The coronavirus crisis could cost economies in the Asia-Pacific region $211 billion this year, sending growth to its lowest level in more than a decade as governments struggle to combat the disease, S&P Global Ratings warned on March 6 in a report.
In a worst-case scenario, China could see growth of less than three per cent, while Japan, Australia and Hong Kong could “flirt with recession”, the report said.
Hong Kong, which suffered its first recession last year since 2008, is tipped to shrink further. The city, along with Singapore, Thailand, and Vietnam would be the hardest hit, with tourism – which has been battered globally – accounting for around ten per cent of growth on average.
S&P said it expected the region to grow four per cent this year from the supply and demand shocks. That compares with a 4.8 per cent estimate given in December and would be the worst performance since a contraction in 2008 caused by the global financial crisis.
“Asia-Pacific’s outlook has darkened due to the global spread of the coronavirus,” the report said, adding that “this will exert domestic supply-and-demand shocks in Japan and South Korea. It will mean weaker external demand from the US and Europe.”
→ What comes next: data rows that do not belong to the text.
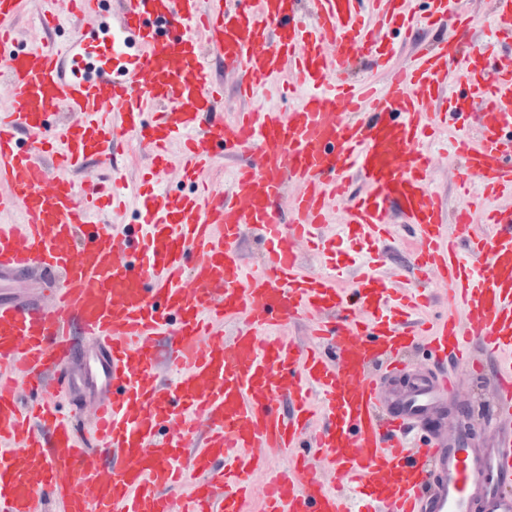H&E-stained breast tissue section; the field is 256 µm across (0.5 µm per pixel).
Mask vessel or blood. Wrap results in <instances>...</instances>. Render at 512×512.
<instances>
[{"mask_svg": "<svg viewBox=\"0 0 512 512\" xmlns=\"http://www.w3.org/2000/svg\"><path fill=\"white\" fill-rule=\"evenodd\" d=\"M56 2L0 0V512H245L254 496L261 512H512V207L471 232L474 195L512 197V0L487 21L467 0ZM451 19L452 38L426 41ZM486 22L504 46L487 60ZM395 34L417 40L401 69L381 50ZM228 71L251 104L231 119ZM283 74L295 103L254 107ZM452 117L453 213L421 147ZM175 136L191 192L156 183L138 231L112 235L124 158L166 170ZM217 147L228 181L200 183ZM334 204L378 257L396 226L412 232L416 287L304 271L305 246L331 249ZM249 237L265 246L255 273ZM432 282L461 316H430ZM282 320L312 345L278 336ZM421 345L415 374L405 353ZM489 366L484 446L448 417L460 372ZM307 440L318 459L296 454Z\"/></svg>", "mask_w": 512, "mask_h": 512, "instance_id": "b4317fda", "label": "vessel or blood"}]
</instances>
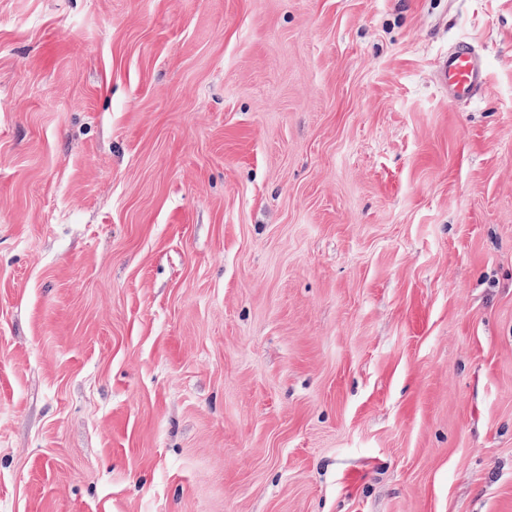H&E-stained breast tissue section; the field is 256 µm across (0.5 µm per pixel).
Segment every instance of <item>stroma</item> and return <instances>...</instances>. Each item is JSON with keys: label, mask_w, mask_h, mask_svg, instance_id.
<instances>
[{"label": "stroma", "mask_w": 512, "mask_h": 512, "mask_svg": "<svg viewBox=\"0 0 512 512\" xmlns=\"http://www.w3.org/2000/svg\"><path fill=\"white\" fill-rule=\"evenodd\" d=\"M0 512H512V0H0ZM486 76L479 52L467 42L449 48L440 63L439 83L451 103L477 97L486 84Z\"/></svg>", "instance_id": "35a3bbf8"}]
</instances>
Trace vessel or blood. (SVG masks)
<instances>
[{"instance_id":"vessel-or-blood-1","label":"vessel or blood","mask_w":512,"mask_h":512,"mask_svg":"<svg viewBox=\"0 0 512 512\" xmlns=\"http://www.w3.org/2000/svg\"><path fill=\"white\" fill-rule=\"evenodd\" d=\"M486 76L479 52L466 42L449 48L440 63L439 83L452 103L477 97L486 84Z\"/></svg>"}]
</instances>
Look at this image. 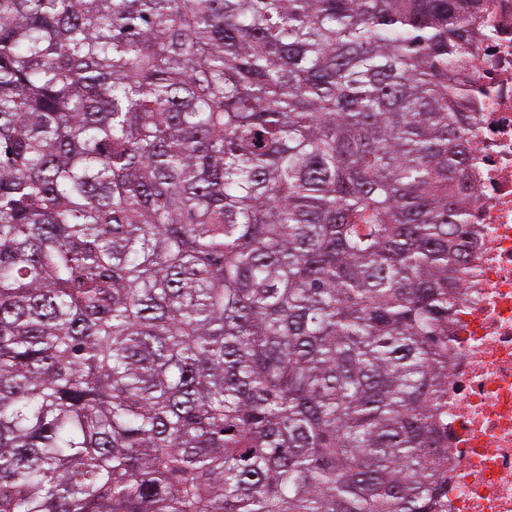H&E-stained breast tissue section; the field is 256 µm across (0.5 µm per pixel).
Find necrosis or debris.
Instances as JSON below:
<instances>
[{"label":"necrosis or debris","instance_id":"4bbe7bcc","mask_svg":"<svg viewBox=\"0 0 512 512\" xmlns=\"http://www.w3.org/2000/svg\"><path fill=\"white\" fill-rule=\"evenodd\" d=\"M467 64L471 234L448 373V512H512V0Z\"/></svg>","mask_w":512,"mask_h":512}]
</instances>
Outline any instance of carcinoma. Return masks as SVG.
I'll list each match as a JSON object with an SVG mask.
<instances>
[{"instance_id": "cac0c4a2", "label": "carcinoma", "mask_w": 512, "mask_h": 512, "mask_svg": "<svg viewBox=\"0 0 512 512\" xmlns=\"http://www.w3.org/2000/svg\"><path fill=\"white\" fill-rule=\"evenodd\" d=\"M480 0H0V512H444Z\"/></svg>"}]
</instances>
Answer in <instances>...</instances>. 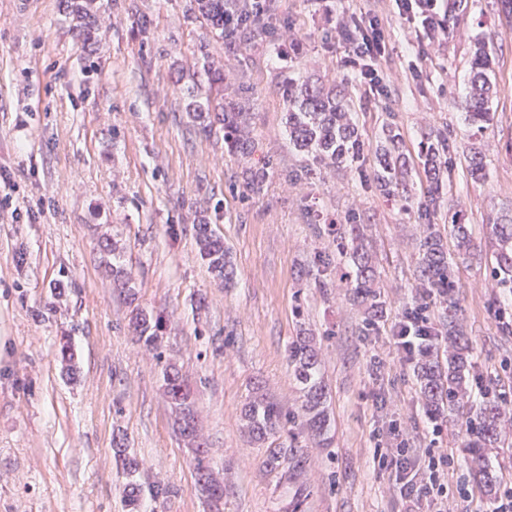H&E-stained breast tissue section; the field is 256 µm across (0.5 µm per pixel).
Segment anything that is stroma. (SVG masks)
Segmentation results:
<instances>
[{"label":"stroma","instance_id":"1","mask_svg":"<svg viewBox=\"0 0 512 512\" xmlns=\"http://www.w3.org/2000/svg\"><path fill=\"white\" fill-rule=\"evenodd\" d=\"M191 0H97L104 31L83 43L68 0H0V512H130L113 444L140 469L141 512H406L377 447L407 448L417 468L427 450L448 457L447 512H489L473 479L464 420H433L414 368L396 344L414 293L421 227L416 212L369 181L372 157L355 167L311 168L288 144L285 75L333 85L347 80L359 130L377 144L395 125L408 159L407 187L424 195L419 147L447 132L453 167L431 222L467 225L458 254L460 320L469 338L470 381L512 391V292L494 287L493 226L512 220V17L500 0H462L452 35L418 53V32L390 0H270L275 34L234 43L213 37ZM373 10L388 22L383 73L390 95L366 100L343 46L325 47L342 12ZM485 40L497 94L492 120L474 134L455 105L466 92L475 41ZM222 65L253 114L256 150L229 153L224 133H205L188 109L208 80L198 47ZM480 152L477 180L466 158ZM263 169L260 189L248 169ZM356 214L377 267L378 317L354 302L342 275L321 269L334 251L331 224ZM210 225L232 253L226 283L200 256L195 227ZM131 270L115 288L113 262ZM163 318L159 349L131 320ZM312 338L322 361L327 442L292 416L301 403L287 348ZM69 338L75 372L60 342ZM175 363L193 402L224 499L196 481L194 449L175 424L163 372ZM289 416L278 445L298 466L269 470L266 451L243 430L254 384Z\"/></svg>","mask_w":512,"mask_h":512}]
</instances>
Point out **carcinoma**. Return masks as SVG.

China’s growth worst in three decades
The report said economies were suffering from the double-whammy of weak demand as consumers stay home for fear of catching the disease, as well as falling supplies as industries are rocked by shutdowns.
China’s economy – which was already stuttering before the crisis struck – is estimated to expand by just 4.8 per cent this year, which would be the worst in three decades. However, in the worst case, which “assumes localised reinfections as people return to work and the re-imposition of some restrictions on activity” growth could crash to just 2.9 per cent.
Still, S&P did say that economies would likely see healthy rebounds.
“A recovery is likely to be delayed until the third quarter if signs emerge by the second quarter that the virus is globally contained,” the report said.
“We assume that the coronavirus will not permanently impair the labour force, the capital stock or productivity – hence, the region’s economies should be employing as many people and producing as much output by the end of 2021 as it would have done in the absence of the virus.”